An entirely preventable software problem was found to be to blame for the outage that affected 81 call centers and 6,000 people who tried to reach help. Parts of North Carolina, South Carolina, Washington, Pennsylvania, California, Minnesota and Florida were cut off.
A Colorado - based third party company called Intrado was at the heart of the error. It operates a 911 call dispatch center that connects callers to the most appropriate safety answering point, or PSAP. Intrado works by attaching a code to each incoming call as it passes them along as a way of keeping track of the calls.
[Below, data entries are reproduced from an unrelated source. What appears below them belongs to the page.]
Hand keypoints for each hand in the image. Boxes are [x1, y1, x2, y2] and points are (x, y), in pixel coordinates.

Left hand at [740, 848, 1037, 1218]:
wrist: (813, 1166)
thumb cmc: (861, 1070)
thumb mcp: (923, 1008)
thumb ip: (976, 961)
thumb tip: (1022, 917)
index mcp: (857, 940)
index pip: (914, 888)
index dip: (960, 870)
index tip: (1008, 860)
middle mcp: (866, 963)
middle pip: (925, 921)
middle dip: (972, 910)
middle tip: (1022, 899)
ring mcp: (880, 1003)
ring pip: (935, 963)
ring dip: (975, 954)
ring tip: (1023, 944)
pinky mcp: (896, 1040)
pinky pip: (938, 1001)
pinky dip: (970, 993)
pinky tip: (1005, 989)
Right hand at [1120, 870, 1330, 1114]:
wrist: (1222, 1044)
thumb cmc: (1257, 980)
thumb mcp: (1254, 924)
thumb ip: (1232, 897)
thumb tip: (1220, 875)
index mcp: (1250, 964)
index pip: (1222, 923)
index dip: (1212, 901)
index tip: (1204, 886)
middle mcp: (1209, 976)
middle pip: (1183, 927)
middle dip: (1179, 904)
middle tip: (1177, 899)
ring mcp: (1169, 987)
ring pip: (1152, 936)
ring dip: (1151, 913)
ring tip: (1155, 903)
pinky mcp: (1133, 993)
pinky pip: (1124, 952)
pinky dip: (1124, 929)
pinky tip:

When the glitch occurred on April 9, the software that assigns the codes stopped counting at a pre - set limit of 40 million calls. This caused the system to stop allowing incoming calls and led to a series of other issues in the 911 database.
"It could have been prevented. But it was not," the FCC's report reads. "The causes of this outage highlight vulnerabilities of networks as they transition from the long-familiar methods of reaching 911 to [Internet Protocol]-supported technologies."
According to the report, the error could have been fixed as soon as it started. Intrado has an operating center in Miami where calls can be re - routed, but since the problem was discovered right away, it went on for six hours and the Miami hub wasn't utilized.
The outage, as well as other problems that have occured with 911, appear to be due to the combination of aging infrastructure ans up-to-date technology. Many systems are supposed to have failsafes, but they don't always, which can lead to a domino affect if one minor problem occurs, The Verge reported.